**Requirement 1:**
Name every character in the Between The Sheets review who is referred to by name.
**Requirement 2:**
Carry on the review of Between The Sheets from its last sentence.

**Document text:**
The format is half-Braithwaite, half-Band Of Gold, with Granny Smith announcing (in close-up) to a shocked Hazel that her new beau has triggered a sexual awakening in her, and Alona struggling to deal with allegations of sexual impropriety against her probation officer boyfriend. Sex is everywhere, but it’s sex as a function of life, like eating and breathing, rather than as a commodity to be packaged up and sold (the irony being that Peter owns a lapdancing club that does exactly that).
Between The Sheets is simultaneously the most verbally explicit and least gratuitously smutty programme on TV at the moment, which is quite an achievement. It’s also one with the potential to make us think about sex in a grown-up way, which is even more of one. Never judge a show by its trailers.
Between The Sheets, ITV1
Between The Sheets is a ripoff of nothing, brilliantly cast, superbly executed, alternately funny and moving, and with loads to say about the most universal, and ultimately important, human subject of all – sex. That said, it’s not surprising that it lost a million viewers, because it had been trailered as a soft-porn bonkfest, which it decidedly is not. By promoting it this way, ITV managed to alienate its true audience of people who’d be interested in a thoughtful examination of male/female relationships (i.e. most of the country’s women and a fair number of its men) while pissing off those who tuned in hoping to see lots of shagging. Nice work, guys!

**Entries taken from a collection:**
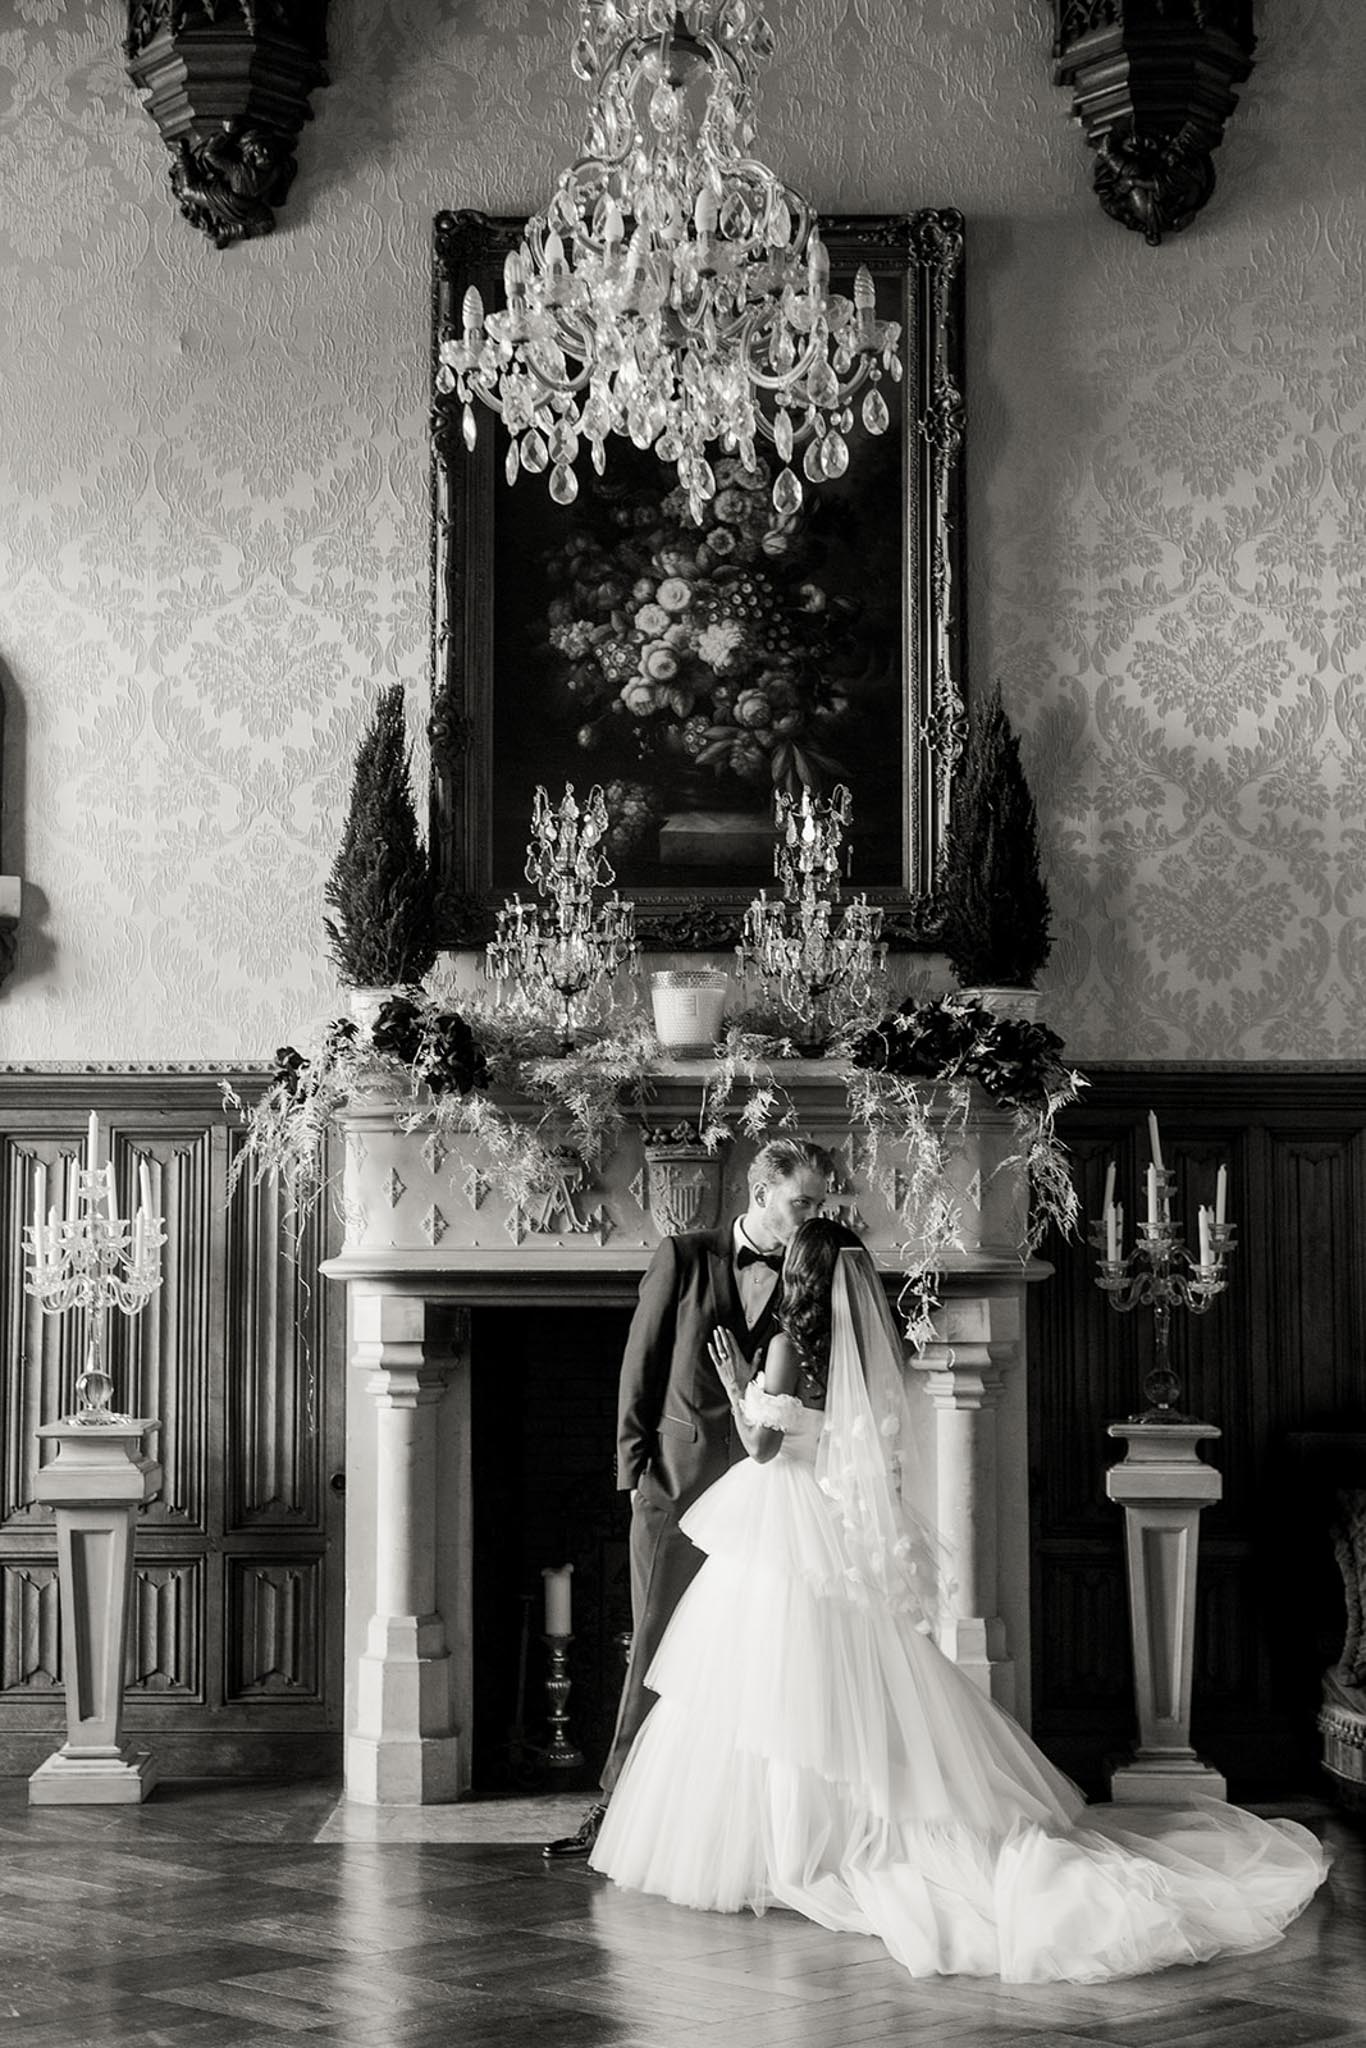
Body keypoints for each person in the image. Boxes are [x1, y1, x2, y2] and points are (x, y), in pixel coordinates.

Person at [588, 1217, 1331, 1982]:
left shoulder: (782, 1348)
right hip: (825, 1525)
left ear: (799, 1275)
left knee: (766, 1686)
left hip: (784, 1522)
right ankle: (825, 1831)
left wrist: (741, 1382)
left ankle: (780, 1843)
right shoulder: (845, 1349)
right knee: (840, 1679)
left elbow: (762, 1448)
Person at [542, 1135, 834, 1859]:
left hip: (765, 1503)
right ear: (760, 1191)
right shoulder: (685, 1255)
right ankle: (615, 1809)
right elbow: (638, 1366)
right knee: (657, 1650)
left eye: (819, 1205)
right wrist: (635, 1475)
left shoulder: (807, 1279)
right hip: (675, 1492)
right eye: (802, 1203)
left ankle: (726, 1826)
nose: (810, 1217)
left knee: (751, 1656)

**Answer area 1:**
Granny Smith, Hazel, Alona, Peter

**Answer area 2:**
For the record, it got even better in episode two. Brenda Blethyn is simply astonishing as the sexually repressed Hazel, and her story unfolded this week in a way that made the sight of her, desperately trying to respond to her husband’s touch, quite heartbreaking. Alun Armstrong, as her husband Peter, is loyal, caring, exploitative, empathetically challenged and violently ruthless, and believable in every respect. Julie Graham’s Alona is the dramatic realisation of every open minded but simultaneously over-opinionated “caring professional” you’ve ever met, while her partner’s did-he-didn’t-he sexual abuse storyline would make a Bill scriptwriter green with envy. And this week there was even some bonking, for any porn fans who’d stayed faithful from last week.
Between The Sheets is, quite simply, the best British-produced drama currently on TV. Perhaps the trailers could be shunted off to the graveyard instead.